Give again exactly the lines that stretch from the one with "photomicrograph demonstrates pancreatic" to the end of the data below, including both of those lines and nothing else.

# Dataset entries
◇ ◇ ◇

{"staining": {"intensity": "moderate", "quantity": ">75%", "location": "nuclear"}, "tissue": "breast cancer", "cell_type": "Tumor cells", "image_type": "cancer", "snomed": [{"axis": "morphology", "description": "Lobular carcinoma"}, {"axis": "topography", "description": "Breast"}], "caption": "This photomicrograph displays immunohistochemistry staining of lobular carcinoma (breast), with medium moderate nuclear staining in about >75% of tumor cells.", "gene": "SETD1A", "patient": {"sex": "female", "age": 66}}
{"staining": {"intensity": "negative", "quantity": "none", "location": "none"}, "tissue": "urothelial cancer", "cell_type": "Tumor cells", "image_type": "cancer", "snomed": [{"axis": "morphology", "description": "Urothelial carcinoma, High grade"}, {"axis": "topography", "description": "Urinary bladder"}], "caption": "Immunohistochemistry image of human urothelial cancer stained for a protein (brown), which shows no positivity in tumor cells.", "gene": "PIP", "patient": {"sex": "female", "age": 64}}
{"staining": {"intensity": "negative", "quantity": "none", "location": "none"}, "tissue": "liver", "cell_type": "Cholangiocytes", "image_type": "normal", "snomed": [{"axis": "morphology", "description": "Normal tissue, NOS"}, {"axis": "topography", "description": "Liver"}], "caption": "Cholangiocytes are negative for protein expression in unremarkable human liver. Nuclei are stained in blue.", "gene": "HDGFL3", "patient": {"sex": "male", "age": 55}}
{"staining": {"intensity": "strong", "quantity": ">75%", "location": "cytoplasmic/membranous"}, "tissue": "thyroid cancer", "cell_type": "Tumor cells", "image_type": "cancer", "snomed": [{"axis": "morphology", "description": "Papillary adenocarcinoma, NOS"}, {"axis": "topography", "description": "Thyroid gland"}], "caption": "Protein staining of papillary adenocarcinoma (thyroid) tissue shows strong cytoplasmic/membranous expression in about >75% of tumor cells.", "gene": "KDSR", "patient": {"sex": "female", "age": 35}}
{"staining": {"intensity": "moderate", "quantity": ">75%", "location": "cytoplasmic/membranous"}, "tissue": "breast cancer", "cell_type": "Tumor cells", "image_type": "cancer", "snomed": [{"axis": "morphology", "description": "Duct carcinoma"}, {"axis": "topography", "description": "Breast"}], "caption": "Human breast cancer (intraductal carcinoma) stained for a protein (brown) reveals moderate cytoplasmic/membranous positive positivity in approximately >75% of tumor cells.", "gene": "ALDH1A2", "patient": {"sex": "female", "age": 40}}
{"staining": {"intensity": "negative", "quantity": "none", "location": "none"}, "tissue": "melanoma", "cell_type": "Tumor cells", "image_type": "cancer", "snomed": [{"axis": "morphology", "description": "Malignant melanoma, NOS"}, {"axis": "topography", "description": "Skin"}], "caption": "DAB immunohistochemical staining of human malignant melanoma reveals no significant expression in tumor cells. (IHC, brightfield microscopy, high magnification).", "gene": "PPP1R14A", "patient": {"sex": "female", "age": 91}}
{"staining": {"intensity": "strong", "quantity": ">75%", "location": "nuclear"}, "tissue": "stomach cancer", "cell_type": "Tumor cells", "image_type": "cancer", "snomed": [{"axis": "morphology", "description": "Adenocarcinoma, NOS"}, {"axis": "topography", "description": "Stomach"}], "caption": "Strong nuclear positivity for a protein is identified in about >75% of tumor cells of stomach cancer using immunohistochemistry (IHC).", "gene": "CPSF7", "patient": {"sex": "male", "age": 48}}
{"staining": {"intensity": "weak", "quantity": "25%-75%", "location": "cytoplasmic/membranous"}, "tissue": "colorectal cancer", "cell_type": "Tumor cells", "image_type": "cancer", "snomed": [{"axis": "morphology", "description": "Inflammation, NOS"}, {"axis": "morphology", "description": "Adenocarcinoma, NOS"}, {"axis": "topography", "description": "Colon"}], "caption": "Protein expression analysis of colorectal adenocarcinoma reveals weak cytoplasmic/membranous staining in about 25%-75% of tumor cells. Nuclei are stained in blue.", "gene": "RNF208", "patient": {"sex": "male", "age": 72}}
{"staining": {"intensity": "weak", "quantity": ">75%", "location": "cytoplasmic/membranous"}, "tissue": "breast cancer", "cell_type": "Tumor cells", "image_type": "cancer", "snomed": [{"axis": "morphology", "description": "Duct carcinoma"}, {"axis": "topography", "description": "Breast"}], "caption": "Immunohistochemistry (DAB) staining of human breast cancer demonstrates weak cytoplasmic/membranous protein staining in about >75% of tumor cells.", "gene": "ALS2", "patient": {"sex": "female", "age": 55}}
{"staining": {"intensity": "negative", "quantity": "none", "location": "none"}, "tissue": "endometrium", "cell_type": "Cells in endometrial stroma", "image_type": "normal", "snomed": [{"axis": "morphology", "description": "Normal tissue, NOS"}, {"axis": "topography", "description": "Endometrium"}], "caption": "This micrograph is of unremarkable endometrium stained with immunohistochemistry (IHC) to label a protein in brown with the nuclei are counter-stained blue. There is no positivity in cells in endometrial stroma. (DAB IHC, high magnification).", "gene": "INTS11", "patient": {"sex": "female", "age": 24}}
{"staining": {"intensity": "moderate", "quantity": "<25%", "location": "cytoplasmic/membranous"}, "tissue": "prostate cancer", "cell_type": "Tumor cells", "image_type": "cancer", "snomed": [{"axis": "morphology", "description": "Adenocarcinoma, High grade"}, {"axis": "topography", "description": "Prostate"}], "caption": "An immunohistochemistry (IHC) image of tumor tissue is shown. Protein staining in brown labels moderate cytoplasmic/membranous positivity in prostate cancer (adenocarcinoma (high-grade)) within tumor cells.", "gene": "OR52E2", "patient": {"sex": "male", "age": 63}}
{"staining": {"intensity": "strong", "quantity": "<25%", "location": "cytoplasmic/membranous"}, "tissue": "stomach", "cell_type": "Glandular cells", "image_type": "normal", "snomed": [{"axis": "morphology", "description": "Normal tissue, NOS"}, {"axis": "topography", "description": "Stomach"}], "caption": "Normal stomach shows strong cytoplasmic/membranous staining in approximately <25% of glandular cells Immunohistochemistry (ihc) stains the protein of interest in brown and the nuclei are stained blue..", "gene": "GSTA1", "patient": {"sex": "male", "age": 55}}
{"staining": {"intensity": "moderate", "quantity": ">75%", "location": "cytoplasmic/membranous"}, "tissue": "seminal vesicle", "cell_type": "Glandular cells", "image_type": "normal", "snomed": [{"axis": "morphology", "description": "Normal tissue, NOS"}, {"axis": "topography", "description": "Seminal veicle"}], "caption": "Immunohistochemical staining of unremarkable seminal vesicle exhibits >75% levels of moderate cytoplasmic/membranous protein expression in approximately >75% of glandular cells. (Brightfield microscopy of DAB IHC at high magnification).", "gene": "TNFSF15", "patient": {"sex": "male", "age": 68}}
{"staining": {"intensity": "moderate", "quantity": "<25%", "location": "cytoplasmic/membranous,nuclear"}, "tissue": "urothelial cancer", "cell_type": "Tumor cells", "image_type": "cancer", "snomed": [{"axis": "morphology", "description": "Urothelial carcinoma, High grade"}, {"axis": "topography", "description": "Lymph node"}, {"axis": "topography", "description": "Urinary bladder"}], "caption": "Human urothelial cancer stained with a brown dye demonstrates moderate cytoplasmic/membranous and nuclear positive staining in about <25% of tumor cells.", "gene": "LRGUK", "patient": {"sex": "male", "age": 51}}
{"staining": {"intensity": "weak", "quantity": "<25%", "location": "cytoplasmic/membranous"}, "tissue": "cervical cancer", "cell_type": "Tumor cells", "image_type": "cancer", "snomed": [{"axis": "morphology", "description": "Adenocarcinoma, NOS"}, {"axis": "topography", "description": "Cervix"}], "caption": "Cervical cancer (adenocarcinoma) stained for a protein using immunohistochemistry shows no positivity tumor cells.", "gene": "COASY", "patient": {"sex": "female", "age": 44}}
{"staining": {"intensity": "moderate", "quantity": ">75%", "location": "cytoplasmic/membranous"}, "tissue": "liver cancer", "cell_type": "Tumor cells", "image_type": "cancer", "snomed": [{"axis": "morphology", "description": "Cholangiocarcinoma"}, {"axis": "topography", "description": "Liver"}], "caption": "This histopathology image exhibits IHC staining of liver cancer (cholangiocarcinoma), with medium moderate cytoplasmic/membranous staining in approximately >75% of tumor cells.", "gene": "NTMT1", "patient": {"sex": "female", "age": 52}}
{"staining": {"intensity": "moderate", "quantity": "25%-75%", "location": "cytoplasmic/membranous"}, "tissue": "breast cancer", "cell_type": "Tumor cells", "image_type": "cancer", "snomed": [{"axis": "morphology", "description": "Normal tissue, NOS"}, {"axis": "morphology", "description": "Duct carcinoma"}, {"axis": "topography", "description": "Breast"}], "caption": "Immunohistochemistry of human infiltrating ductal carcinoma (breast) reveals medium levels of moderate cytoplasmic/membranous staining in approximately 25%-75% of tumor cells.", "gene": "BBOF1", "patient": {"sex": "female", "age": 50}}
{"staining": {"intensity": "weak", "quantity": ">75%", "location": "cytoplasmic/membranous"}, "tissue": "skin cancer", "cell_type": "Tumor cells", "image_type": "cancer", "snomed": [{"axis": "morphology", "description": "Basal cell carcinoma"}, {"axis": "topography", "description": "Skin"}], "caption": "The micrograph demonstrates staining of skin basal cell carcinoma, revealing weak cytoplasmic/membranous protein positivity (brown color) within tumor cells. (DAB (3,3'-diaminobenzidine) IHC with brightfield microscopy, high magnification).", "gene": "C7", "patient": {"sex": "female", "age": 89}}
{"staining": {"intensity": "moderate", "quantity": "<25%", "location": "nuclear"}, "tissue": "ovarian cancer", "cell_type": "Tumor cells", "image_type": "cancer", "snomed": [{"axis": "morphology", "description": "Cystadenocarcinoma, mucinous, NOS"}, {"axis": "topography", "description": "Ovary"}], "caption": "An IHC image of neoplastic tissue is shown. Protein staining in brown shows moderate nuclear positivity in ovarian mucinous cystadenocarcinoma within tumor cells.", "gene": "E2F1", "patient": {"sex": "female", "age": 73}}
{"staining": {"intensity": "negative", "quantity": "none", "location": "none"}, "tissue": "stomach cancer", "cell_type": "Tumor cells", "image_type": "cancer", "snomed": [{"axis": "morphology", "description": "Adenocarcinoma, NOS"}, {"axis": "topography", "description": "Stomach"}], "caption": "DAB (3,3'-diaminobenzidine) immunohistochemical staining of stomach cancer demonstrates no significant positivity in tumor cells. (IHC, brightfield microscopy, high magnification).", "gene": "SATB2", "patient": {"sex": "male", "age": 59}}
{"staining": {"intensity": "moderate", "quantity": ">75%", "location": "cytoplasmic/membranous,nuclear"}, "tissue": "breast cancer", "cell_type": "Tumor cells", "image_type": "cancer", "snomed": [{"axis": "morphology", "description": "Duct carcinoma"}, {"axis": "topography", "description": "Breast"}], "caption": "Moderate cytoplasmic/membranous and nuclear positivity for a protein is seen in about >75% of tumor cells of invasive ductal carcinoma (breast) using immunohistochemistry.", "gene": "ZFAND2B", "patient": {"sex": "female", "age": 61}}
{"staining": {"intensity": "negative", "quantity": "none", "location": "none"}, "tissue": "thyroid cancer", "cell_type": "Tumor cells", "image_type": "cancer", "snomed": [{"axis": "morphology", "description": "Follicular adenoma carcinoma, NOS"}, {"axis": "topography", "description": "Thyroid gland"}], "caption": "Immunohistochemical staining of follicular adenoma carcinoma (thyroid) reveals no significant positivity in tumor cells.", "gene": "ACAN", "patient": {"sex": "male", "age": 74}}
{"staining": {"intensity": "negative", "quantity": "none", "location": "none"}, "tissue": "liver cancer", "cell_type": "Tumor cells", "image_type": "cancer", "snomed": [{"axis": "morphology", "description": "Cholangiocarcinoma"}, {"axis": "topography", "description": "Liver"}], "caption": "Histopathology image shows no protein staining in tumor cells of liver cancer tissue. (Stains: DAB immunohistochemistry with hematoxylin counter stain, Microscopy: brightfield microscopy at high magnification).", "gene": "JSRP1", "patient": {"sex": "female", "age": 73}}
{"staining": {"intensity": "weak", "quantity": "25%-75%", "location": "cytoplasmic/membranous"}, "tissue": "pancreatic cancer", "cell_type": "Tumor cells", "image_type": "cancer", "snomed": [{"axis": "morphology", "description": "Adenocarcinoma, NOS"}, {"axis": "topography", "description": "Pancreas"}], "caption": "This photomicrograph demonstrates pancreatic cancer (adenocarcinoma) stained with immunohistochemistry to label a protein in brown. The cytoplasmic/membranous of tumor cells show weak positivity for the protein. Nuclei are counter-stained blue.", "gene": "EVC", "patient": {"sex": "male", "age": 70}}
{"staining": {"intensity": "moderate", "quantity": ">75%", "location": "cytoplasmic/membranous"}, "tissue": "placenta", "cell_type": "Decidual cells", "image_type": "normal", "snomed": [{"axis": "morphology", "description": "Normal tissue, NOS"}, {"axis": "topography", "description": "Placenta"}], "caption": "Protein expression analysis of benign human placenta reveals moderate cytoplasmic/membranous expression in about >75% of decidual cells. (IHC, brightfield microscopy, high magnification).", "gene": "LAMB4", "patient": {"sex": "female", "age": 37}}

◇ ◇ ◇

# Answer for this exercise
{"staining": {"intensity": "weak", "quantity": "25%-75%", "location": "cytoplasmic/membranous"}, "tissue": "pancreatic cancer", "cell_type": "Tumor cells", "image_type": "cancer", "snomed": [{"axis": "morphology", "description": "Adenocarcinoma, NOS"}, {"axis": "topography", "description": "Pancreas"}], "caption": "This photomicrograph demonstrates pancreatic cancer (adenocarcinoma) stained with immunohistochemistry to label a protein in brown. The cytoplasmic/membranous of tumor cells show weak positivity for the protein. Nuclei are counter-stained blue.", "gene": "EVC", "patient": {"sex": "male", "age": 70}}
{"staining": {"intensity": "moderate", "quantity": ">75%", "location": "cytoplasmic/membranous"}, "tissue": "placenta", "cell_type": "Decidual cells", "image_type": "normal", "snomed": [{"axis": "morphology", "description": "Normal tissue, NOS"}, {"axis": "topography", "description": "Placenta"}], "caption": "Protein expression analysis of benign human placenta reveals moderate cytoplasmic/membranous expression in about >75% of decidual cells. (IHC, brightfield microscopy, high magnification).", "gene": "LAMB4", "patient": {"sex": "female", "age": 37}}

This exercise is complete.